Jak ocenił brytyjski resort finansów podjęcie decyzji o wyjściu Wielkiej Brytanii z Unii Europejskiej mogłoby spowodować spadek PKB tego kraju w ciągu dwóch lat o ok. 6 proc., drastyczny wzrost inflacji oraz spadek cen nieruchomości. Zdaniem Rafała Sadocha z DM mBanku szok na rynkach finansowych mógłby być podobny do tego, jaki miał miejsce po upadku Lehman Brothers. Notowania złotego byłyby pod presją, szczególnie wobec euro i dolara.
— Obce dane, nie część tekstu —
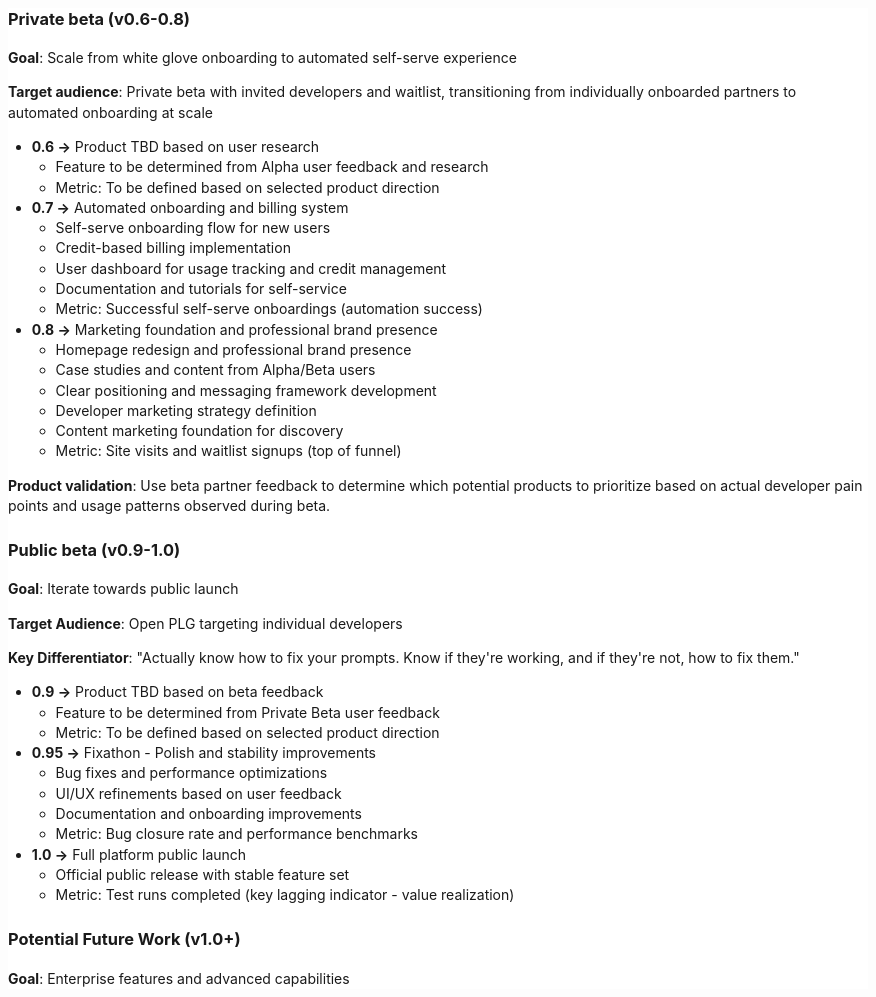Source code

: ### Private beta (v0.6-0.8)

**Goal**: Scale from white glove onboarding to automated self-serve experience

**Target audience**: Private beta with invited developers and waitlist,
transitioning from individually onboarded partners to automated onboarding at
scale

- **0.6 →** Product TBD based on user research
  - Feature to be determined from Alpha user feedback and research
  - Metric: To be defined based on selected product direction
- **0.7 →** Automated onboarding and billing system
  - Self-serve onboarding flow for new users
  - Credit-based billing implementation
  - User dashboard for usage tracking and credit management
  - Documentation and tutorials for self-service
  - Metric: Successful self-serve onboardings (automation success)
- **0.8 →** Marketing foundation and professional brand presence
  - Homepage redesign and professional brand presence
  - Case studies and content from Alpha/Beta users
  - Clear positioning and messaging framework development
  - Developer marketing strategy definition
  - Content marketing foundation for discovery
  - Metric: Site visits and waitlist signups (top of funnel)

**Product validation**: Use beta partner feedback to determine which potential
products to prioritize based on actual developer pain points and usage patterns
observed during beta.

### Public beta (v0.9-1.0)

**Goal**: Iterate towards public launch

**Target Audience**: Open PLG targeting individual developers

**Key Differentiator**: "Actually know how to fix your prompts. Know if they're
working, and if they're not, how to fix them."

- **0.9 →** Product TBD based on beta feedback
  - Feature to be determined from Private Beta user feedback
  - Metric: To be defined based on selected product direction
- **0.95 →** Fixathon - Polish and stability improvements
  - Bug fixes and performance optimizations
  - UI/UX refinements based on user feedback
  - Documentation and onboarding improvements
  - Metric: Bug closure rate and performance benchmarks
- **1.0 →** Full platform public launch
  - Official public release with stable feature set
  - Metric: Test runs completed (key lagging indicator - value realization)

### Potential Future Work (v1.0+)

**Goal**: Enterprise features and advanced capabilities
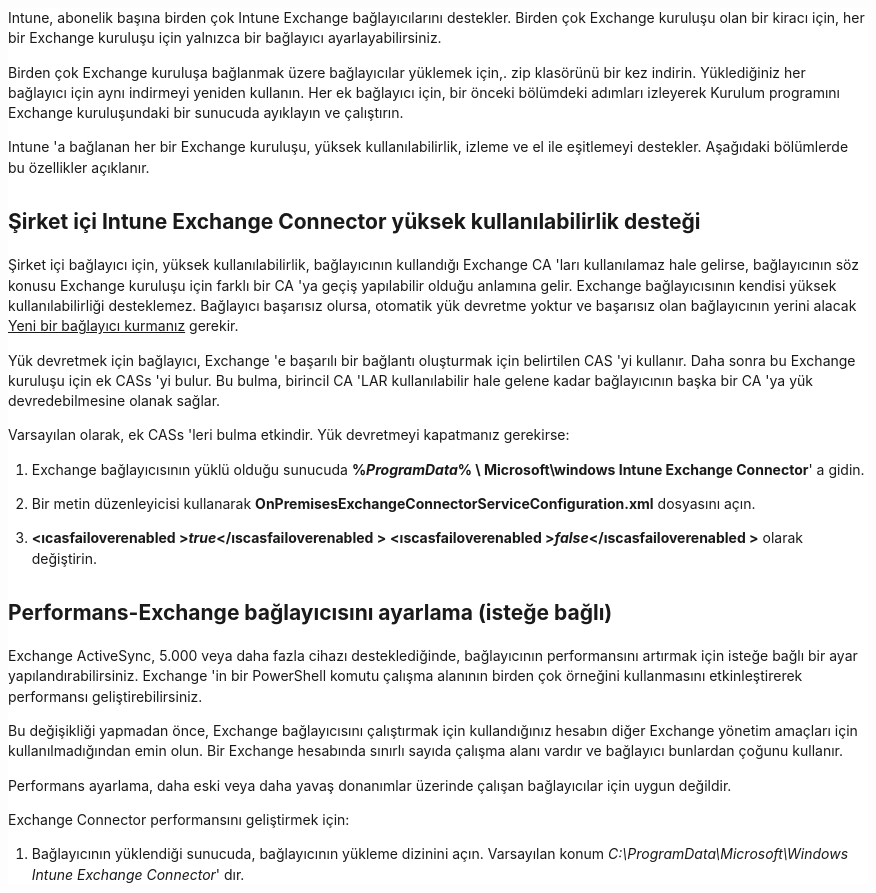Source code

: Intune, abonelik başına birden çok Intune Exchange bağlayıcılarını destekler. Birden çok Exchange kuruluşu olan bir kiracı için, her bir Exchange kuruluşu için yalnızca bir bağlayıcı ayarlayabilirsiniz.

Birden çok Exchange kuruluşa bağlanmak üzere bağlayıcılar yüklemek için,. zip klasörünü bir kez indirin. Yüklediğiniz her bağlayıcı için aynı indirmeyi yeniden kullanın. Her ek bağlayıcı için, bir önceki bölümdeki adımları izleyerek Kurulum programını Exchange kuruluşundaki bir sunucuda ayıklayın ve çalıştırın.

Intune 'a bağlanan her bir Exchange kuruluşu, yüksek kullanılabilirlik, izleme ve el ile eşitlemeyi destekler. Aşağıdaki bölümlerde bu özellikler açıklanır.

## <a name="on-premises-intune-exchange-connector-high-availability-support"></a>Şirket içi Intune Exchange Connector yüksek kullanılabilirlik desteği  

Şirket içi bağlayıcı için, yüksek kullanılabilirlik, bağlayıcının kullandığı Exchange CA 'ları kullanılamaz hale gelirse, bağlayıcının söz konusu Exchange kuruluşu için farklı bir CA 'ya geçiş yapılabilir olduğu anlamına gelir. Exchange bağlayıcısının kendisi yüksek kullanılabilirliği desteklemez. Bağlayıcı başarısız olursa, otomatik yük devretme yoktur ve başarısız olan bağlayıcının yerini alacak [Yeni bir bağlayıcı kurmanız](#reinstall-the-intune-exchange-connector) gerekir.

Yük devretmek için bağlayıcı, Exchange 'e başarılı bir bağlantı oluşturmak için belirtilen CAS 'yi kullanır. Daha sonra bu Exchange kuruluşu için ek CASs 'yi bulur. Bu bulma, birincil CA 'LAR kullanılabilir hale gelene kadar bağlayıcının başka bir CA 'ya yük devredebilmesine olanak sağlar.

Varsayılan olarak, ek CASs 'leri bulma etkindir. Yük devretmeyi kapatmanız gerekirse:

1. Exchange bağlayıcısının yüklü olduğu sunucuda **%*ProgramData*% \ Microsoft\windows Intune Exchange Connector**' a gidin.

2. Bir metin düzenleyicisi kullanarak **OnPremisesExchangeConnectorServiceConfiguration.xml** dosyasını açın.

3. **\<ıcasfailoverenabled >*true*\</ıscasfailoverenabled >** **\<ıscasfailoverenabled >*false*\</ıscasfailoverenabled >** olarak değiştirin.

## <a name="performance-tune-the-exchange-connector-optional"></a>Performans-Exchange bağlayıcısını ayarlama (isteğe bağlı)

Exchange ActiveSync, 5.000 veya daha fazla cihazı desteklediğinde, bağlayıcının performansını artırmak için isteğe bağlı bir ayar yapılandırabilirsiniz. Exchange 'in bir PowerShell komutu çalışma alanının birden çok örneğini kullanmasını etkinleştirerek performansı geliştirebilirsiniz.

Bu değişikliği yapmadan önce, Exchange bağlayıcısını çalıştırmak için kullandığınız hesabın diğer Exchange yönetim amaçları için kullanılmadığından emin olun. Bir Exchange hesabında sınırlı sayıda çalışma alanı vardır ve bağlayıcı bunlardan çoğunu kullanır.

Performans ayarlama, daha eski veya daha yavaş donanımlar üzerinde çalışan bağlayıcılar için uygun değildir.

Exchange Connector performansını geliştirmek için:

1. Bağlayıcının yüklendiği sunucuda, bağlayıcının yükleme dizinini açın.  Varsayılan konum *C:\ProgramData\Microsoft\Windows Intune Exchange Connector*' dır.
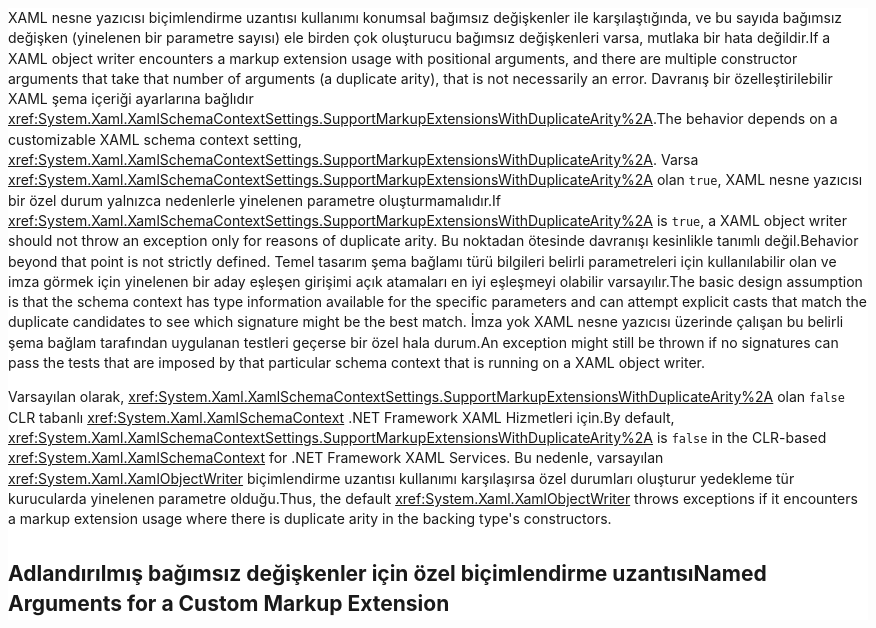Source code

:  <span data-ttu-id="b5dda-197">XAML nesne yazıcısı biçimlendirme uzantısı kullanımı konumsal bağımsız değişkenler ile karşılaştığında, ve bu sayıda bağımsız değişken (yinelenen bir parametre sayısı) ele birden çok oluşturucu bağımsız değişkenleri varsa, mutlaka bir hata değildir.</span><span class="sxs-lookup"><span data-stu-id="b5dda-197">If a XAML object writer encounters a markup extension usage with positional arguments, and there are multiple constructor arguments that take that number of arguments (a duplicate arity), that is not necessarily an error.</span></span> <span data-ttu-id="b5dda-198">Davranış bir özelleştirilebilir XAML şema içeriği ayarlarına bağlıdır <xref:System.Xaml.XamlSchemaContextSettings.SupportMarkupExtensionsWithDuplicateArity%2A>.</span><span class="sxs-lookup"><span data-stu-id="b5dda-198">The behavior depends on a customizable XAML schema context setting, <xref:System.Xaml.XamlSchemaContextSettings.SupportMarkupExtensionsWithDuplicateArity%2A>.</span></span> <span data-ttu-id="b5dda-199">Varsa <xref:System.Xaml.XamlSchemaContextSettings.SupportMarkupExtensionsWithDuplicateArity%2A> olan `true`, XAML nesne yazıcısı bir özel durum yalnızca nedenlerle yinelenen parametre oluşturmamalıdır.</span><span class="sxs-lookup"><span data-stu-id="b5dda-199">If <xref:System.Xaml.XamlSchemaContextSettings.SupportMarkupExtensionsWithDuplicateArity%2A> is `true`, a XAML object writer should not throw an exception only for reasons of duplicate arity.</span></span> <span data-ttu-id="b5dda-200">Bu noktadan ötesinde davranışı kesinlikle tanımlı değil.</span><span class="sxs-lookup"><span data-stu-id="b5dda-200">Behavior beyond that point is not strictly defined.</span></span> <span data-ttu-id="b5dda-201">Temel tasarım şema bağlamı türü bilgileri belirli parametreleri için kullanılabilir olan ve imza görmek için yinelenen bir aday eşleşen girişimi açık atamaları en iyi eşleşmeyi olabilir varsayılır.</span><span class="sxs-lookup"><span data-stu-id="b5dda-201">The basic design assumption is that the schema context has type information available for the specific parameters and can attempt explicit casts that match the duplicate candidates to see which signature might be the best match.</span></span> <span data-ttu-id="b5dda-202">İmza yok XAML nesne yazıcısı üzerinde çalışan bu belirli şema bağlam tarafından uygulanan testleri geçerse bir özel hala durum.</span><span class="sxs-lookup"><span data-stu-id="b5dda-202">An exception might still be thrown if no signatures can pass the tests that are imposed by that particular schema context that is running on a XAML object writer.</span></span>  
  
 <span data-ttu-id="b5dda-203">Varsayılan olarak, <xref:System.Xaml.XamlSchemaContextSettings.SupportMarkupExtensionsWithDuplicateArity%2A> olan `false` CLR tabanlı <xref:System.Xaml.XamlSchemaContext> .NET Framework XAML Hizmetleri için.</span><span class="sxs-lookup"><span data-stu-id="b5dda-203">By default, <xref:System.Xaml.XamlSchemaContextSettings.SupportMarkupExtensionsWithDuplicateArity%2A> is `false` in the CLR-based <xref:System.Xaml.XamlSchemaContext> for .NET Framework XAML Services.</span></span> <span data-ttu-id="b5dda-204">Bu nedenle, varsayılan <xref:System.Xaml.XamlObjectWriter> biçimlendirme uzantısı kullanımı karşılaşırsa özel durumları oluşturur yedekleme tür kurucularda yinelenen parametre olduğu.</span><span class="sxs-lookup"><span data-stu-id="b5dda-204">Thus, the default <xref:System.Xaml.XamlObjectWriter> throws exceptions if it encounters a markup extension usage where there is duplicate arity in the backing type's constructors.</span></span>  
  
<a name="named_arguments_for_a_custom_markup_extension"></a>   
## <a name="named-arguments-for-a-custom-markup-extension"></a><span data-ttu-id="b5dda-205">Adlandırılmış bağımsız değişkenler için özel biçimlendirme uzantısı</span><span class="sxs-lookup"><span data-stu-id="b5dda-205">Named Arguments for a Custom Markup Extension</span></span>  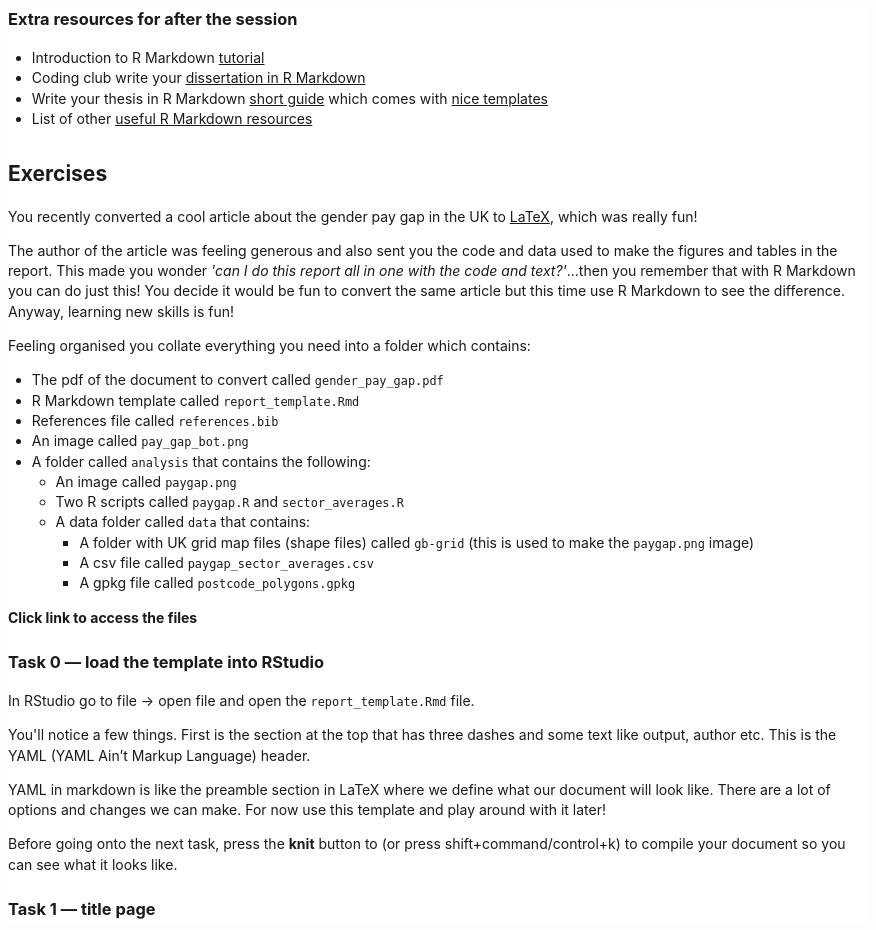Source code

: ### Extra resources for after the session

* Introduction to R Markdown [tutorial](https://ourcodingclub.github.io/tutorials/rmarkdown/)
* Coding club write your [dissertation in R Markdown](https://ourcodingclub.github.io/tutorials/rmarkdown-dissertation/)
* Write your thesis in R Markdown [short guide](https://rosannavanhespen.nl/thesis-in-rmarkdown/) which comes with [nice templates](https://github.com/rosannav/thesis_in_rmarkdown/tree/master/example_thesis)
* List of other [useful R Markdown resources](https://www.one-tab.com/page/d00HO6mxTTuqo2o7aGCffQ)

## Exercises

You recently converted a cool article about the gender pay gap in the UK to [LaTeX](https://andrewmoles2.github.io/Introduction-to-LaTeX/), which was really fun! 

The author of the article was feeling generous and also sent you the code and data used to make the figures and tables in the report. This made you wonder *'can I do this report all in one with the code and text?'*...then you remember that with R Markdown you can do just this! You decide it would be fun to convert the same article but this time use R Markdown to see the difference. Anyway, learning new skills is fun! 

Feeling organised you collate everything you need into a folder which contains:

* The pdf of the document to convert called `gender_pay_gap.pdf`
* R Markdown template called `report_template.Rmd`
* References file called `references.bib`
* An image called `pay_gap_bot.png`
* A folder called `analysis` that contains the following:
  - An image called `paygap.png`
  - Two R scripts called `paygap.R` and `sector_averages.R`
  - A data folder called `data` that contains:
    + A folder with UK grid map files (shape files) called `gb-grid` (this is used to make the `paygap.png` image)
    + A csv file called `paygap_sector_averages.csv`
    + A gpkg file called `postcode_polygons.gpkg`

  
**Click link to access the files**

### Task 0 — load the template into RStudio

In RStudio go to file -> open file and open the `report_template.Rmd` file. 

You'll notice a few things. First is the section at the top that has three dashes and some text like output, author etc. This is the YAML (YAML Ain’t Markup Language) header. 

YAML in markdown is like the preamble section in LaTeX where we define what our document will look like. There are a lot of options and changes we can make. For now use this template and play around with it later! 

Before going onto the next task, press the **knit** button to (or press shift+command/control+k) to compile your document so you can see what it looks like. 

### Task 1 — title page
– Dla przeciętnego, mieszkającego w Polsce Kowalskiego wyjście Wielkiej Brytanii z Unii Europejskiej oznaczałoby gigantyczny wzrost zmienności – wyjaśnia w rozmowie z agencją informacyjną Newseria Inwestor Rafał Sadoch, analityk w Domu Maklerskim mBanku. – To byłby praktycznie drugi szok dla rynków finansowych, być może nawet porównywalny do tego po upadku banku Lehman Brothers w 2008 roku.

Wygrana zwolenników opuszczenia przez Wielką Brytanię Unii Europejskiej, zdaniem Rafała Sadocha spowodowałaby znaczny wzrost awersji do ryzyka. Inwestorzy na rynkach finansowych zwracaliby się w stronę tzw. safe heavens, czyli bezpiecznych przystani, za jakie uważane są metale szlachetne i w nieco mniejszym stopniu dolar amerykański. Na skutek tego spadłyby zarówno ceny akcji na warszawskiej giełdzie, jak i wartość złotego. Najbardziej traciłby jednak funt.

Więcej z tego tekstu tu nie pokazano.